景気は底を打ったという言葉が空々しく感じられるほど、小売りの状況は先が見えません。
とくにジュエリー、時計、メガネの業界は相当に厳しい状況が続いています。
ある方は、“新幹線の最後尾に乗っているのがこの業界、
先頭車両がトンネルを抜けても、最後尾はまだまだトンネルの中”といっていました。
妙に実感がこもっています。

でも本当は、景気だけではない構造的な課題に手を付けなければ、
トンネルは永遠に抜けられないと思うのですが………。

厳しい状況の中で、わかっていても陥る罠があります。それは新規客づくりの罠です。
既存のお客様がもう買えない。
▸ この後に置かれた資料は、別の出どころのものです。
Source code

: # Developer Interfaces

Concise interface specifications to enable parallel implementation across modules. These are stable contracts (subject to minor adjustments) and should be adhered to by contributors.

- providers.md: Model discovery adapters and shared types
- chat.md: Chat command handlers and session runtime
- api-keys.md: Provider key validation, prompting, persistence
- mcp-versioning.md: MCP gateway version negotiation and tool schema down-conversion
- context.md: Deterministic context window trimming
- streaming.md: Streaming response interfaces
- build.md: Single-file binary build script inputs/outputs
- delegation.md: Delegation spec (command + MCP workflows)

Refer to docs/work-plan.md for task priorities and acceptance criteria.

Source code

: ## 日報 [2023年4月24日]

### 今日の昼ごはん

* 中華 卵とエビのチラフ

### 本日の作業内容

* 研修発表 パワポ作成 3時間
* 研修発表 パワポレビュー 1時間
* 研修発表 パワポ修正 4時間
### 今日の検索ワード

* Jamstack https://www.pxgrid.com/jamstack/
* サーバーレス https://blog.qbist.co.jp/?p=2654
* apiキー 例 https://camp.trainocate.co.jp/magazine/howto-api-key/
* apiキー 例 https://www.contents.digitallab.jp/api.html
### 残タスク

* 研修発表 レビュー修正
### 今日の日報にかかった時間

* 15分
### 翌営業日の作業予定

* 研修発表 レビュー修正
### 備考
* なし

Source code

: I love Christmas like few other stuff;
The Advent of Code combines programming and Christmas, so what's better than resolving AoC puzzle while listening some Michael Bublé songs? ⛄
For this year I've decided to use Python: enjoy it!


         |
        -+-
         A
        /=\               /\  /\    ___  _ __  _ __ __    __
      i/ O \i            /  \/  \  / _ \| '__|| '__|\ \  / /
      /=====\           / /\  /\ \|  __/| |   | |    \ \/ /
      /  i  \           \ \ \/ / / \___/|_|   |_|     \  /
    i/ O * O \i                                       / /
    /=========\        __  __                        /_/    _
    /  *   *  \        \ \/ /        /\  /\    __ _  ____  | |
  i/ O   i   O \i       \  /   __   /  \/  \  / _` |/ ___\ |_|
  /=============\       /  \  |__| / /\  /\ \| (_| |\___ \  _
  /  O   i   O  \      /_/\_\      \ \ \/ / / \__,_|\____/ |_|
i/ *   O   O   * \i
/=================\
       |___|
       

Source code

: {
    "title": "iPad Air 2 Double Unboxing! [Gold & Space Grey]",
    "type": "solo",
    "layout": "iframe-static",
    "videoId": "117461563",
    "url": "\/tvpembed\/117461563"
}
だから新規客を作ろうとするのは正しい。
でも、新規客づくりに追われてしまい、既存のお客様をおろそかにするということがたびたび起きます。

この時期に新規のお客様を作るのは本当に難しい。
やはり、まず優先すべきはファン客、固定客が店から離れない対策を立てることです。
この基盤が揺らぐと、経営の軸がぐらぐらしてきます。

ところが、ここでまた勘違いが起きます。
ファン客、固定客を大事にすることと、このお客様だけで売り上げを作るということはちょっと別物です。

同じお客様がそう度々買えるわけがありませんよ。
すぐに売り上げにつながることばかりを考えるから、お客様が離れていくのです。
一度離反したお客様を戻すのは至難のことですよ。

大事なのは、買わなくてもいいので、店に来ていただく理由を作ることです。
ファン客、固定客で店ににぎわいを生み出す方法です。
来店してくだされば、自然と商品に目がいきます。

あるお店は、レシート抽選会を始めました。
また、別なお店は誕生日のお祝いDMに再度力を入れ始めました。
修理やお手入れのサービスを強化している店もあります。
コミュニティイベントという販売を目的としないお客様の集まりに取り組んでいる店もあります。

でも、多くの店はこういうことを熱心にやりません。
なぜならば、面倒で手間がかかり、すぐには効果が見えないからです。
でももともと商売は手間がかかるものです。
意味のない手間はムダにしかなりませんが、お客様が喜ぶ手間は価値につながります。

これをやれば、確実にお客様が来てくれるという方法は残念ながらありません。
でも、やらなければ何も変わりませんよ。やらないことが最大のリスクではないでしょうか。